For users that only have Nanopore data, the pipeline quality trims these using PoreChop and assesses basic sequencing QC utilizing NanoPlot and PycoQC. The pipeline can then perform long read assembly utilizing Unicycler, Miniasm in combination with Racon, or Canu. Long reads assembly can be polished using Medaka or NanoPolish with Fast5 files.

Hybrid Assembly

For users specifying both short read and long read (NanoPore) data, the pipeline can perform a hybrid assembly approach utilizing Unicycler, taking the full set of information from short reads and long reads into account.

Assembly QC and annotation

In all cases, the assembly is assessed using QUAST. The resulting bacterial assembly is furthermore annotated using Prokka or DFAST.

Quick Start

  1. Install Nextflow (>=21.04.0)

  2. Install any of Docker, Singularity, Podman, Shifter or Charliecloud for full pipeline reproducibility (please only use Conda as a last resort; see docs)
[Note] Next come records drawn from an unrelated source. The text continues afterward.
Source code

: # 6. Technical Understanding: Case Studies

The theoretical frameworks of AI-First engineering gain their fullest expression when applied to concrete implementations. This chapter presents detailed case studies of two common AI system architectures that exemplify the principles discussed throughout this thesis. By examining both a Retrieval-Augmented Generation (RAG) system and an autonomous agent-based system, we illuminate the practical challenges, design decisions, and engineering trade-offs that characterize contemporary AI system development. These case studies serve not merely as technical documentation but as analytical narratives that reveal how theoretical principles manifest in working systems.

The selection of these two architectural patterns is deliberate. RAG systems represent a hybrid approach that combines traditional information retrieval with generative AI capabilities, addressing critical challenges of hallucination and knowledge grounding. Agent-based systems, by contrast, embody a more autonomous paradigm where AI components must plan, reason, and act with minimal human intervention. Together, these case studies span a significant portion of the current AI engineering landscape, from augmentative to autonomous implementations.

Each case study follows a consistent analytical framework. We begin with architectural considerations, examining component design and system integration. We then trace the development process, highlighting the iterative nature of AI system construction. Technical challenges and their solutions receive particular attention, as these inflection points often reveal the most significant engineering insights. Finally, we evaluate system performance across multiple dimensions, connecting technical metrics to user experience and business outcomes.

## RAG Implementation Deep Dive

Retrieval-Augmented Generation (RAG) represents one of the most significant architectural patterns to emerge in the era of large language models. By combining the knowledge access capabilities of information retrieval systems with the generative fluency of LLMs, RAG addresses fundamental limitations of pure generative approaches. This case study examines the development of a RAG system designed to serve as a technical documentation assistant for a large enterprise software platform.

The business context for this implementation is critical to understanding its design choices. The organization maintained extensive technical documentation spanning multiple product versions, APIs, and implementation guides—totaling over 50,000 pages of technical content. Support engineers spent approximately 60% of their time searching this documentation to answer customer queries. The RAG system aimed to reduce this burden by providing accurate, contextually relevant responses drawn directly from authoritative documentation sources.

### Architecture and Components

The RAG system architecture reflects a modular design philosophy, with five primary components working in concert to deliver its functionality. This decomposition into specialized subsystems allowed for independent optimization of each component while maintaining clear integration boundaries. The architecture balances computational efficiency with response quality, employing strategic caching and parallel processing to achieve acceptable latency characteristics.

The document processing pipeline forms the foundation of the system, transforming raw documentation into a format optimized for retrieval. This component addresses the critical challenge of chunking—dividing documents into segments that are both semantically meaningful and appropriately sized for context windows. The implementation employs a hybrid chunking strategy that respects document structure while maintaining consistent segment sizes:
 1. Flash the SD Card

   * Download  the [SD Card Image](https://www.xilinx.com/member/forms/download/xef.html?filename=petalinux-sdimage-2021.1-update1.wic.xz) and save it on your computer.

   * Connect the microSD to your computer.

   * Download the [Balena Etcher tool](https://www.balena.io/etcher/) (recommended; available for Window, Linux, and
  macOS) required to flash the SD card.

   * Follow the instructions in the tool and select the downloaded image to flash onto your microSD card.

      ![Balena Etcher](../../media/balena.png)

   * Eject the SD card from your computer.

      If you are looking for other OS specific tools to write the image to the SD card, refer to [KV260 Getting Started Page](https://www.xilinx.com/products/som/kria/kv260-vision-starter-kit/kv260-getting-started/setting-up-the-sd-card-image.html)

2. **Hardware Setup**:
  3. Download the pipeline and test it on a minimal dataset with a single command:

    nextflow run nf-core/bacass -profile test,<docker/singularity/podman/shifter/charliecloud/conda/institute>
    • Please check nf-core/configs to see if a custom config file to run nf-core pipelines already exists for your Institute. If so, you can simply use -profile <institute> in your command. This will enable either docker or singularity and set the appropriate execution settings for your local compute environment.
    • If you are using singularity then the pipeline will auto-detect this and attempt to download the Singularity images directly as opposed to performing a conversion from Docker images. If you are persistently observing issues downloading Singularity images directly due to timeout or network issues then please use the --singularity_pull_docker_container parameter to pull and convert the Docker image instead. Alternatively, it is highly recommended to use the nf-core download command to pre-download all of the required containers before running the pipeline and to set the NXF_SINGULARITY_CACHEDIR or singularity.cacheDir Nextflow options to be able to store and re-use the images from a central location for future pipeline runs.
    • If you are using conda, it is highly recommended to use the NXF_CONDA_CACHEDIR or conda.cacheDir settings to store the environments in a central location for future pipeline runs.
  4. Start running your own analysis!

    Default: Short read assembly with Unicycler, --kraken2db can be any compressed database (.tar.gz/.tgz):

    nextflow run nf-core/bacass -profile <docker/singularity/podman/shifter/charliecloud/conda/institute> --input samplesheet.tsv --kraken2db "https://genome-idx.s3.amazonaws.com/kraken/k2_standard_8gb_20210517.tar.gz"

    Long read assembly with Miniasm:

    nextflow run nf-core/bacass -profile <docker/singularity/podman/shifter/charliecloud/conda/institute> --input samplesheet.tsv --assembly_type 'long' --assembler 'miniasm' --kraken2db "https://genome-idx.s3.amazonaws.com/kraken/k2_standard_8gb_20210517.tar.gz"

Documentation

The nf-core/bacass pipeline comes with documentation about the pipeline usage, parameters and output.

Credits

nf-core/bacass was initiated by Andreas Wilm, originally written by Alex Peltzer (DSL1) and rewritten by Daniel Straub (DSL2).

Contributions and Support

If you would like to contribute to this pipeline, please see the contributing guidelines.

For further information or help, don’t hesitate to get in touch on the Slack #bacass channel (you can join with this invite).

Citations

If you use nf-core/bacass for your analysis, please cite it using the following doi: 10.5281/zenodo.2669428

An extensive list of references for the tools used by the pipeline can be found in the CITATIONS.md file.

You can cite the nf-core publication as follows:

The nf-core framework for community-curated bioinformatics pipelines.

Philip Ewels, Alexander Peltzer, Sven Fillinger, Harshil Patel, Johannes Alneberg, Andreas Wilm, Maxime Ulysse Garcia, Paolo Di Tommaso & Sven Nahnsen.

Nat Biotechnol. 2020 Feb 13. doi: 10.1038/s41587-020-0439-x.